## [About this task]
Go over the data below and say how many lines hold the word "malicious". Only the number is needed.

## [Records from a data source]
══════════
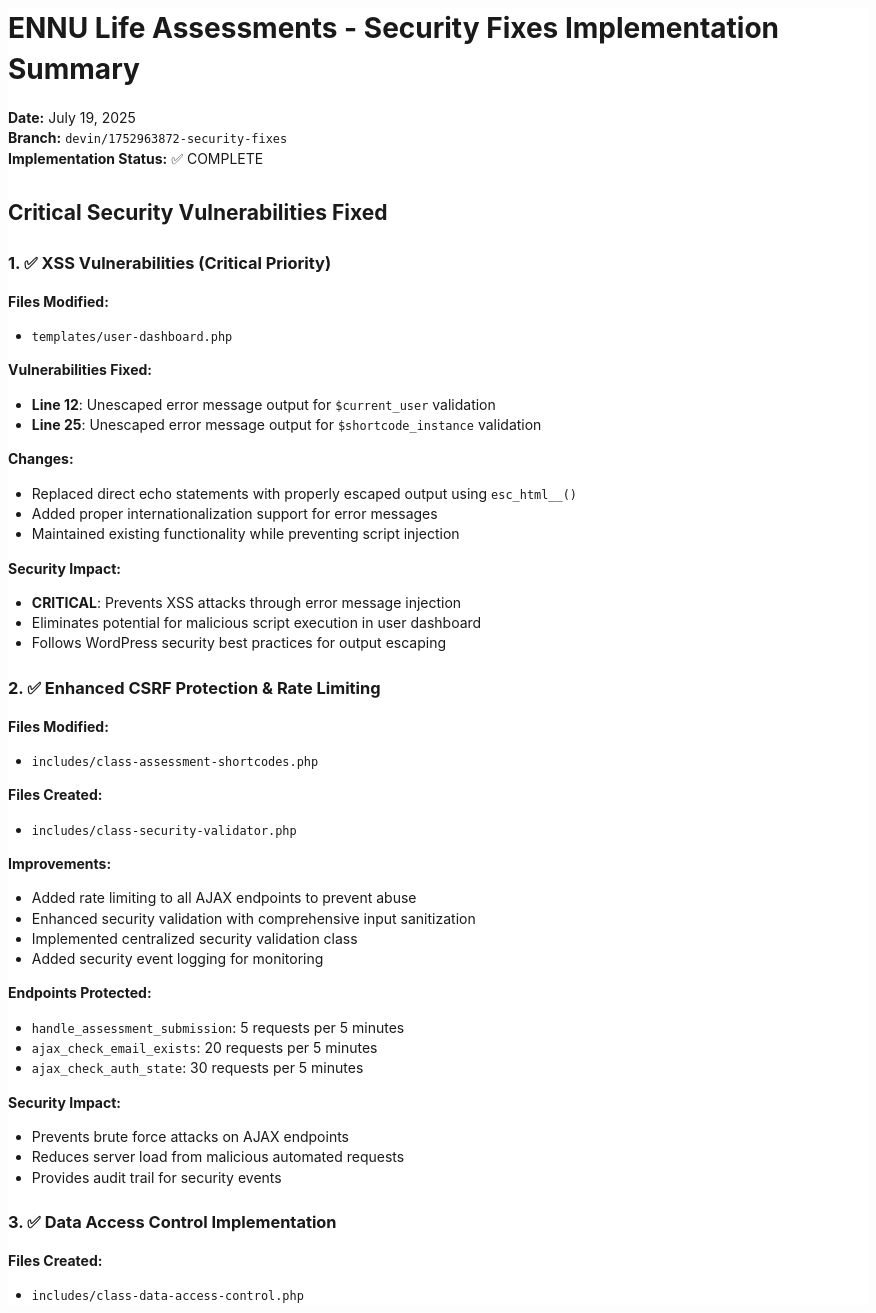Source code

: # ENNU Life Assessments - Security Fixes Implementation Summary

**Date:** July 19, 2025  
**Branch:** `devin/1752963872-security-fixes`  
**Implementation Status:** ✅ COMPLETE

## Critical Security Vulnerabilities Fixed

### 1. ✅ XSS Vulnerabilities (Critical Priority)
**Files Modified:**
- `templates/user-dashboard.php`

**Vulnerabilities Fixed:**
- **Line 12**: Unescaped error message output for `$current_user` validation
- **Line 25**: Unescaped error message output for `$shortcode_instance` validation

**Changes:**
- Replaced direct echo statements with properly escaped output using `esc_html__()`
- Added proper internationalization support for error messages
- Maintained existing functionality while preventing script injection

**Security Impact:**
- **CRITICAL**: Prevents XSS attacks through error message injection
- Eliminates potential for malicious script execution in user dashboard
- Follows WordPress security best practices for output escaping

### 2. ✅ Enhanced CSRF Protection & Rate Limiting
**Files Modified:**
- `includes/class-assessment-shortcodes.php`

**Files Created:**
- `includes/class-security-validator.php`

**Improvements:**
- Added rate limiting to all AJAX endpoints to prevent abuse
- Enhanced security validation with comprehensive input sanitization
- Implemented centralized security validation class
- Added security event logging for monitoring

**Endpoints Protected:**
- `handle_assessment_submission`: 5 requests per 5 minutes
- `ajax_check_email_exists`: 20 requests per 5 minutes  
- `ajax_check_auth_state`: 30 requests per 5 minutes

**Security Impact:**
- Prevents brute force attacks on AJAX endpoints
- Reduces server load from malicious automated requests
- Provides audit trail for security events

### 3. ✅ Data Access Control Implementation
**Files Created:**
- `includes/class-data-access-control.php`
══════════
## [Exercise output]
2